The world we live in conditions us to loose our sense of unconditional love.  We cannot trust everyone and we learn that every person we meet does not have our best interest at heart.  We question people's motives, sometimes rightly so.  We remember the wrongs and we wait for the chance for a little payback when the situation calls for it.  We can dredge up things that happened years ago in order to make ourselves feel better and someone else feel worse.  My four year old has not learned this trick just yet.  He will.  The world will teach him that.  Once he does, he will have a very hard time loving without condition ever again.

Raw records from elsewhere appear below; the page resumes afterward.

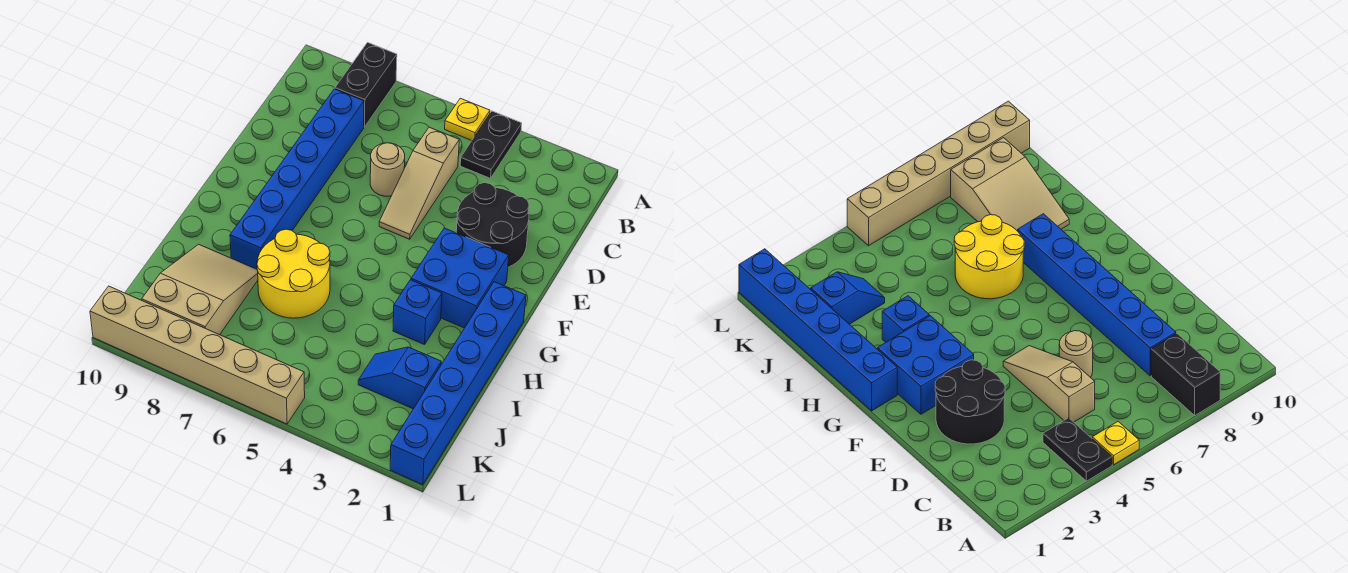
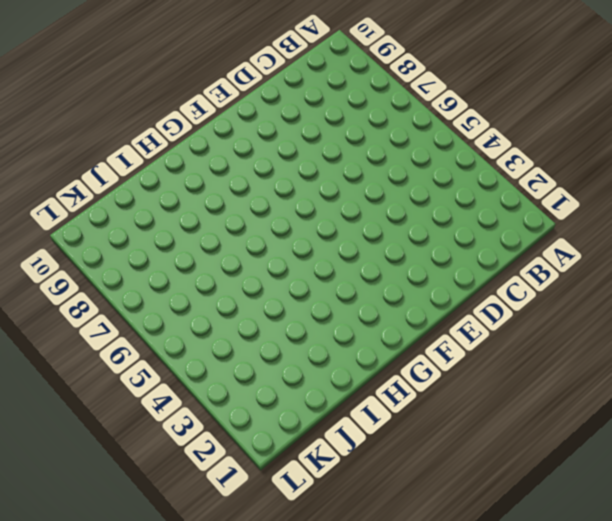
none -> black plate A4:B4 level 1
none -> yellow plate A5 level 1
none -> black brick A8:B8 level 1

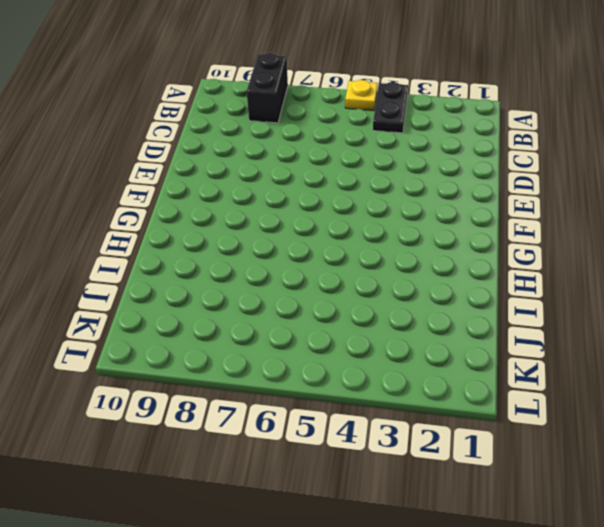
none -> tan slope C5:E5 level 1 top C
none -> blue brick C8:H8 level 1
none -> black round brick D2:E3 level 1

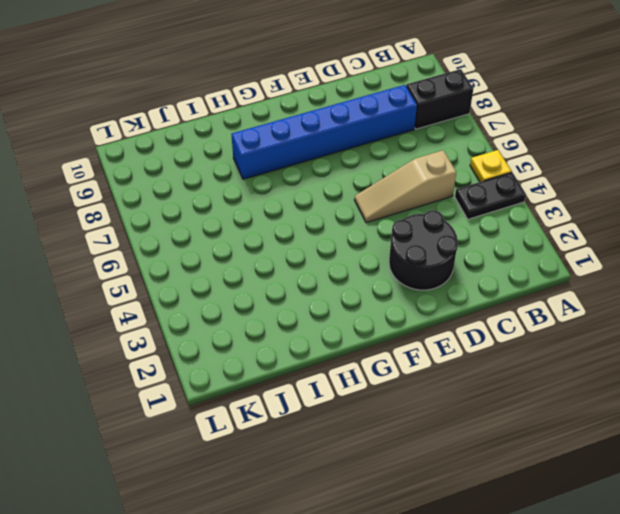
none -> tan round brick D6 level 1
none -> blue brick F2:G3 level 1
none -> blue brick G1:L1 level 1

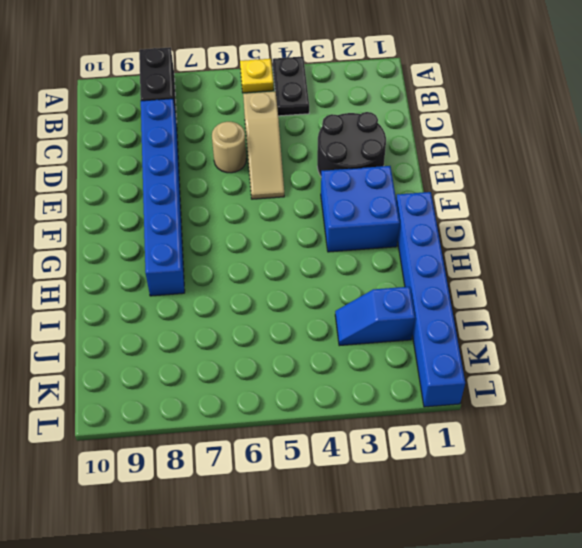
none -> blue brick H3 level 1
none -> yellow round brick H6:I7 level 1
none -> tan slope I8:K9 level 1 top K

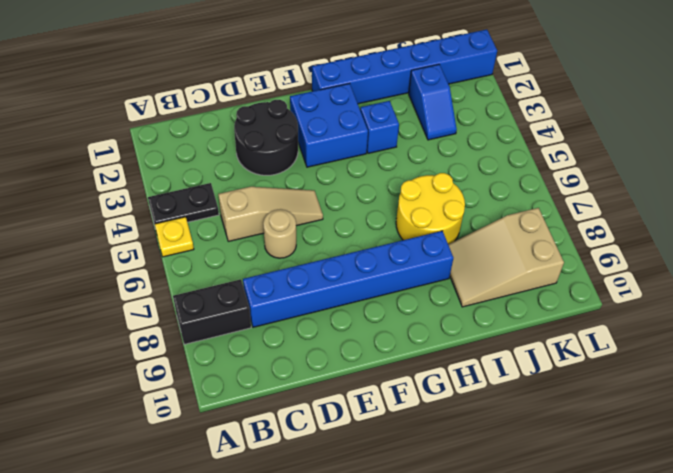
none -> tan brick L5:L10 level 1

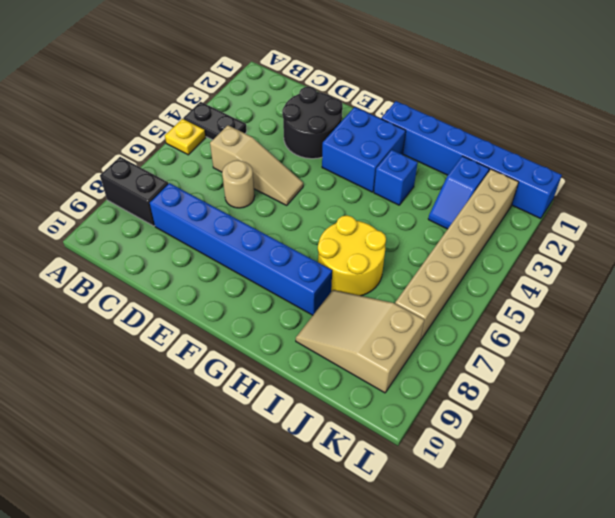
tan brick K2:K7 level 1 -> tan brick L5:L10 level 1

Thank goodness that God loves us like that...unconditionally.  Past offenses can be forgotten.  No grudges.  God doesn't look down on some fantastic thing we've done and think, "that's really good and all but it doesn't make up for the night you burned your report card in the kitchen trash can...tithe your income for another year and then we'll talk".  It doesn't work like that.  Grace means grace.  Unconditional means unconditional.  We might get angry with God.  We might question his motives.  We might think that God has let go of us just when the rocks are getting sharp.  We might feel unworthy of God's love.  We might begin to believe what comes from the pulpits of our childhood when the preacher told us how depraved, broken, awful, sinful, and unworthy of even an ounce of the love we get.  Doesn't work like that either.  Child of God, you (we) are worthy.  God went through a lot of trouble to arrange this whole "salvation" thing.  We must have been worth the trouble.  No mistake, no sin, nothing in the universe can separate us from the love of God.  Remember, only one person in the universe knows you better than anyone else.  Every action, thought, and motivation.  And yet that "person" loves you without condition.  It really is unconditional.  Without God's unconditional love we have no hope.  None.  So believe it.  Your life depends on it.  Literally.

Time for chips and dip with my son...we'll do it the way we always do it.  We lodge them in the light socket and use our teeth to get them out while standing barefoot in a puddle of water.  Only when mom's not home of course.  Oh, you don't do that?  Oops.

Don't call's a joke.  And don't call mom.  Please.